In what is set to be one of the biggest fundraisings of next year, Brookfield Asset Management (BAM) has begun tapping the market for its third infrastructure vehicle, which has a target of $10 billion and a hard cap of $12 billion, market sources confirmed to Infrastructure Investor.
The fundraising comes two years after the Canadian alternative investment firm raised the asset class’s second-largest fund, at $7 billion. It places its third vehicle neck-and-neck with GIP’s third fund, which is targeting a $12 billion final close with a $15 billion hard-cap. If both funds hit their hard-caps, they will raise a combined $27 billion, or just over half of the $51 billion raised by unlisted infrastructure fund managers last year, according to Infrastructure Investor Research & Analytics.
While the Toronto-based firm has not yet released a public placement memorandum (PPM) – the legal document informing potential investors of the risks, strategy and terms of investment of a product – it has begun unofficially marketing Brookfield Infrastructure Fund III (BIF III), as is evident by the Chicago Teachers’ Pension Fund’s (CTPF) recent decision to approve a $50 million allocation to BIF III. According to Infrastructure Investor Research & Analytics, CTPF is a first-time investor with Brookfield.

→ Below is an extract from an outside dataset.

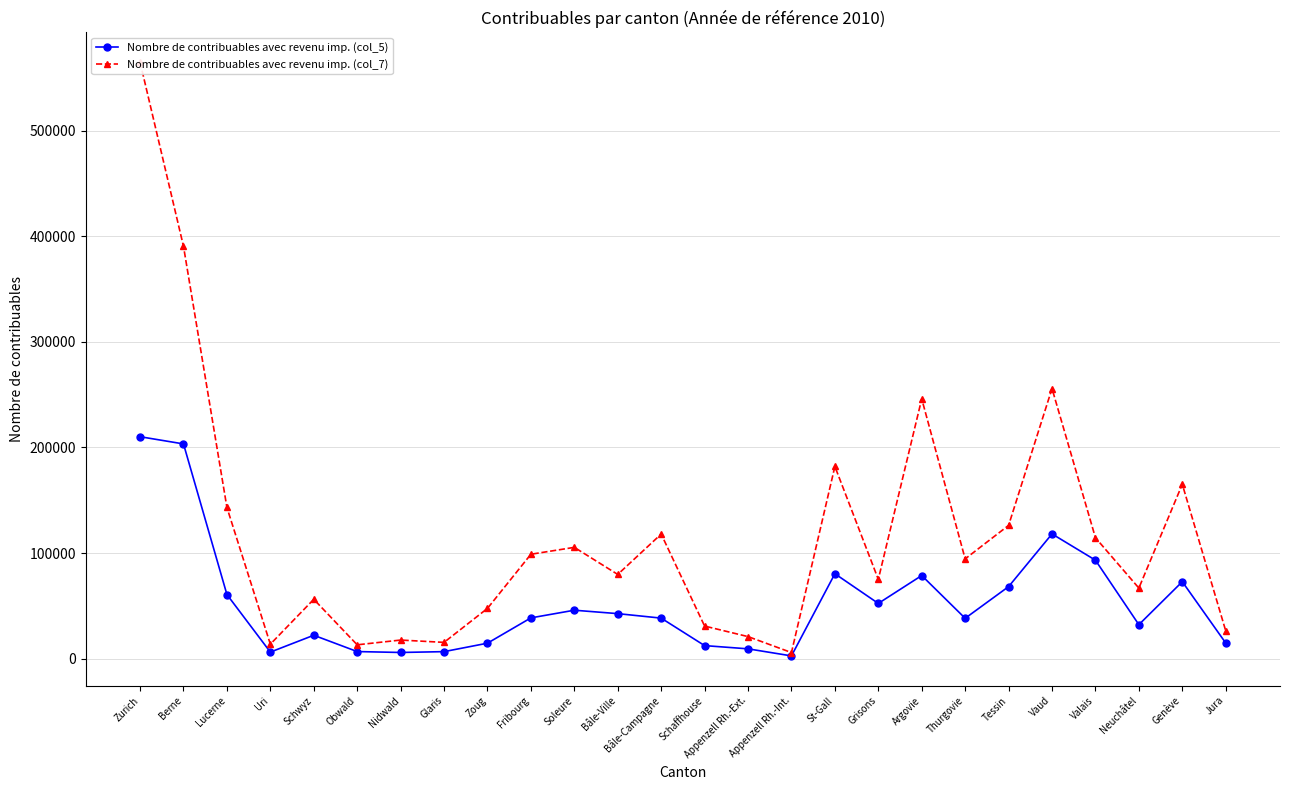

At Schaffhouse, list the series in order from largest to smallest.

Nombre de contribuables avec revenu imp. (col_7), Nombre de contribuables avec revenu imp. (col_5)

The $11.2 billion public pension fund has a target allocation of 3 percent to infrastructure. As of September 30, 2015, the actual allocation stood at 2.33 percent of the fund, according to CTPF director of investments Angela Miller-May.
“The under-allocation was a driving factor in completing an infrastructure RFP,” Miller-May said in an e-mailed response. “While we received several responses that detailed very sound global infrastructure strategies, we found Brookfield’s diversification and operating presence across various sectors and geographies as well as Brookfield’s ability to identify and create value in complex situations to be an attractive fit for our current infrastructure portfolio,” she added.
Whether the new fund will follow the same strategy as its predecessor is unclear, but according to materials presented during an October 8 investor event, Brookfield is looking to further diversify its geographic footprint in markets such as Asia, while also increasing North American exposure to between 30 and 40 percent. Brazil remains in focus, constituting “a once-in-a-lifetime opportunity for us to invest in,” Brookfield Infrastructure chief executive Sam Pollock told investors during the October event.
From a sectoral perspective, the Canadian fund manager is interested in expanding in segments such as airports and water.
Brookfield Infrastructure Fund II, which beat its original $5 billion target to close on $7 billion in October 2013, focused on transportation, renewable power and energy in North and South America, Asia-Pacific and Europe.
Limited partners investing in BIF II included the British Columbia Investment Management Corporation, the New Mexico State Investment Council, the Teacher Retirement System of Texas, the Maine Public Employees Retirement System and the New York City Retirement System.
BIF II is the second-largest infrastructure fund ever raised worldwide, coming in behind New York-based Global Infrastructure Partners’ (GIP) GIP II, which closed on $8.25 billion in October 2012. Listed on the New York and Toronto stock exchanges, BIP owns and operates utilities, transport, and energy assets worldwide.